Uno dei problemi più comuni che si possono incontrare quando si lavora su applicazioni web o client-server di portata internazionale, che hanno a che fare con valori numerici, è la gestione dei formati tipici della lingua a cui appartiene l'utente che sta utilizzando l'applicazione.

Per intenderci vediamo un esempio.

Supponiamo che la X-Bank sia una banca presente in diversi stati e che, tra le sue filiali, ci siano anche una filiale di Roma ed una filiale di New York.

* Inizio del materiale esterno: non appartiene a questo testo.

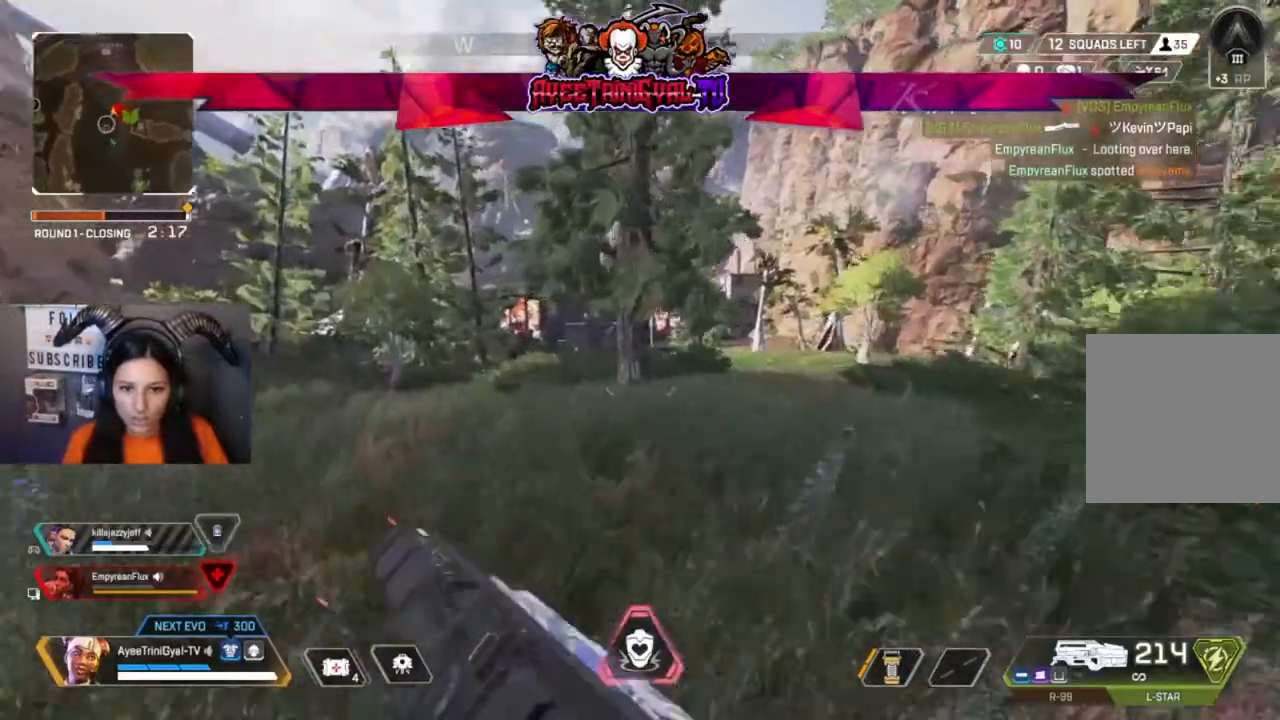
{"buttons": [], "left_stick": "up-left", "right_stick": "right", "events": [[300, "right_stick", "center"], [467, "right_stick", "right"]]}
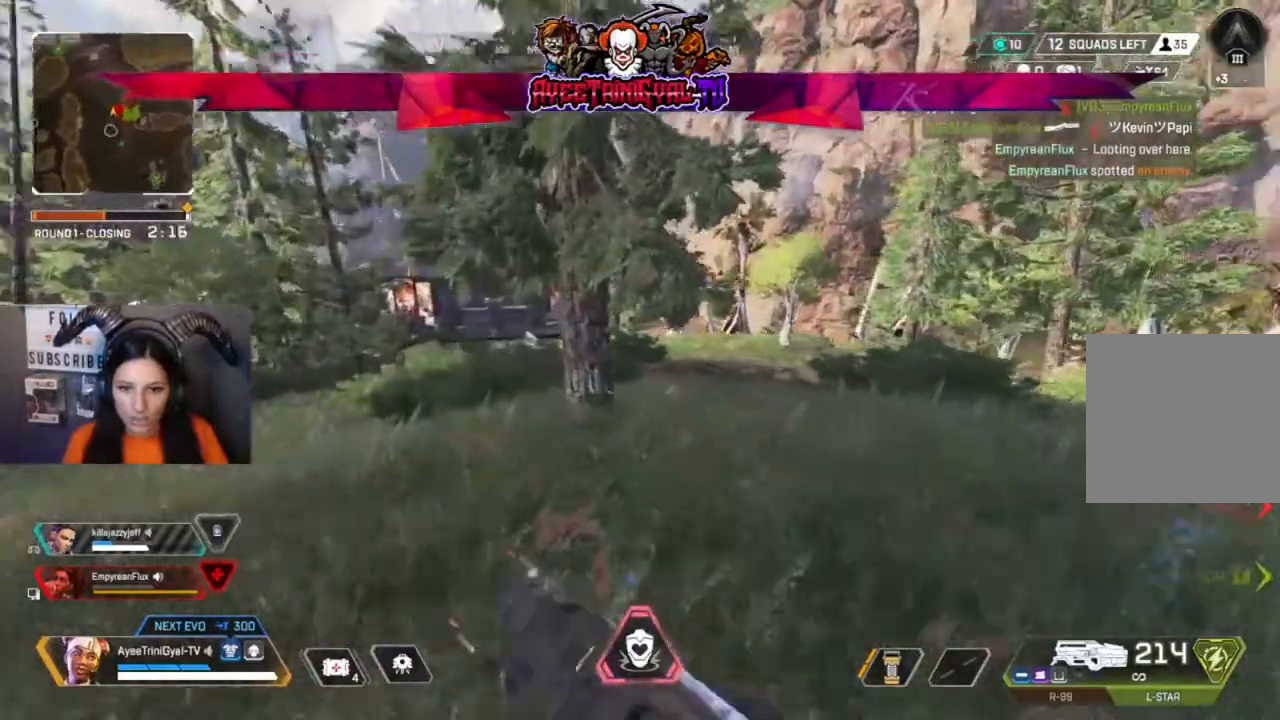
{"buttons": [], "left_stick": "up-left", "right_stick": "center", "events": [[467, "right_stick", "center"]]}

Per chi non lo sapesse l'Italia e gli Stati Uniti, pur adottando fondamentalmente la medesima notazione numerica araba, utilizzano una rappresentazione differente (praticamente invertita) dei separatori decimali e di quelli delle migliaia.

 

Ad esempio la rappresentazione del numero “mille-duecento-cinquanta-quattro-virgola-trenta-cinque” che in Italia (IT) risulta essere (con o senza separatore delle migliaia):

 

1.254,35  o  1254,35

 

negli Stati Uniti (US) diventa “mille-duecento-cinquanta-quattro-punto-trenta-cinque” ossia (con o senza separatore delle migliaia):

 

1,254.35  o  1254.35

 

Ora vi chiederete, ma questo cosa significa? Quali conseguenze comporta ?
Ebbene le risposte a queste domande sono tanto veloci quanto evidenti.

 

  1. Il medesimo programma dovrà ricevere gli importi in modo (formato) differente a seconda che l'operatore sia in Italia o negli Stati Uniti;
  2. Ciascun importo dovrà essere indipendente dal formato utilizzato dall'operatore e, in ogni caso, dovrà denotare lo stesso valore numerico sia che sia stato inserito a New York sia che sia stato inserito a Roma.

 

In poche parole stiamo separando la rappresentazione del numero dal suo valore.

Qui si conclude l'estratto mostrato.